__TASK REQUIREMENTS__
Pick up the moderation threshold text below at the end of its last sentence and continue it.

The Calibrate button on the severity triage card pulls items your team has already resolved in the review queue and recommends thresholds that maximize agreement between your pipeline and your moderators’ decisions. The flow is:
  1. Pull a sample of resolved items (allowed and rejected) from the queue.
  2. Compare the severity scores of allowed vs. rejected items to find the natural review zone.
  3. Preview the suggested thresholds against your data before applying.
You’ll get the most useful recommendations after your team has resolved a few hundred items in the queue.

Per-policy thresholds

Each classifier policy returns a probability between 0 and 1 for every request. The detection threshold is the cutoff at which that probability flips the policy’s flagged flag from false to true. A flagged policy contributes to the overall severity score, can be referenced directly in content rules (e.g. Toxicity is Flagged), and surfaces in the review queue.

Where to find it

Open a channel, go to Policies, pick the category (Toxicity, NSFW, Illicit, …), expand the policy, and select the Threshold tab.
Policy threshold slider with histogram and would-flag / would-not-flag counts

How to tune it

The slider shows a histogram of recent confidence scores for that policy. As you move the slider:
  • Bars to the left of the slider are below threshold → not flagged
  • Bars to the right are at or above threshold → flagged
Two KPI cards show how many recent items would have flipped sides. Use this to size the impact before saving. A general rule:
  • Lower the threshold if you’re seeing false negatives: content you’d want flagged is slipping through.

__DATASET RECORDS__
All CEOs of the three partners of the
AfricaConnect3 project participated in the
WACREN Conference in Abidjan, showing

---

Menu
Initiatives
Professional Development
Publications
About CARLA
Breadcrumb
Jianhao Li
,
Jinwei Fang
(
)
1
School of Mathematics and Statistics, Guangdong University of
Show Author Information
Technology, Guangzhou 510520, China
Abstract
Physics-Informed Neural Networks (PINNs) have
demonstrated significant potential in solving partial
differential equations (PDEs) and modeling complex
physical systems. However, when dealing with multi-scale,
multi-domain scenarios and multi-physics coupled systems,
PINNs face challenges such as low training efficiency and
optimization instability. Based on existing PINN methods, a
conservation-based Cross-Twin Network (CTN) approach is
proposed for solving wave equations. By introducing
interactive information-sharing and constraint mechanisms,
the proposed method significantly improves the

...

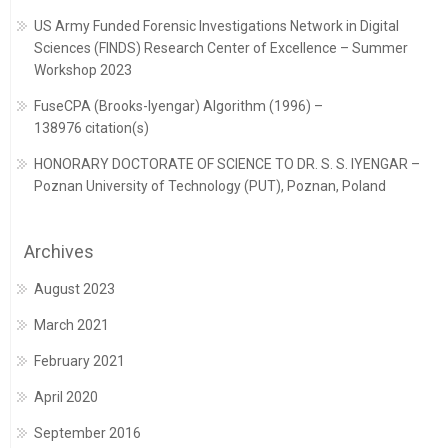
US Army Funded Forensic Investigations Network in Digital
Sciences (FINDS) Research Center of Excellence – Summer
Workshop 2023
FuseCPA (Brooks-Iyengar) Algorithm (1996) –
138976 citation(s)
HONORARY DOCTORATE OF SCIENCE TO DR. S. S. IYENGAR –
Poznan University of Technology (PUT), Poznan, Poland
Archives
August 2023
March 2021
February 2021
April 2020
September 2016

__RESULT OF THE TASK__
  • Raise the threshold if you’re seeing false positives: borderline content is being flagged unnecessarily.
Click Reset to revert to the system default for that policy.

Flag vs. shadow flag

Each policy also has a Flagging tab with two options:
OptionBehavior
Flag content when detectedStandard. Crossing the threshold sets flagged: true, contributes to severity, and the policy can be referenced in rules
Do not flag contentShadow flag. The policy still scores content but doesn’t mark it flagged. Items still appear in the queue under the shadow flagged filter
Shadow flagging is useful for testing a new policy in production without changing what your users experience. You can watch how it would score real traffic, validate it against your moderators’ decisions, then switch it on for real.

How the two layers interact

For a single moderation request, here’s the order things happen in:
1

Each policy scores the content

Every enabled policy returns a probability. Per-policy thresholds decide which policies set flagged: true.
2

Severity score is computed

Flagged policies contribute to the overall severity_score. Higher-weight categories (e.g. severe toxicity) push the score up faster.
3

Content rules are evaluated

Your rules run top-to-bottom. The first match decides the recommended action.
4

Severity triage is the fallback

If no rule matches, the severity score triage thresholds decide the action: Allow, Review, or Reject.
So per-policy thresholds control what gets flagged and shape the severity score. Severity triage thresholds control what action is taken when no rule explicitly handles the case. If you want a category to never auto-reject regardless of score, write a rule that catches it. Rules run before triage, so a matching rule wins.

Tips

  • Change one dial at a time. If you raise a policy threshold and lower the review cutoff in the same save, you won’t know which one moved the queue.
  • Watch the histogram, not just the numbers. A 5-point slider move can shift hundreds of items between zones if your traffic clusters around that score.
  • Hold off on Calibrate until you have a meaningful sample. A handful of resolved items isn’t enough to tune from, so let the queue accumulate first.
  • Pair shadow flagging with Simulate. Shadow flagging previews how a policy would score real traffic; Simulate previews how the rules would route it. Neither touches what your users see.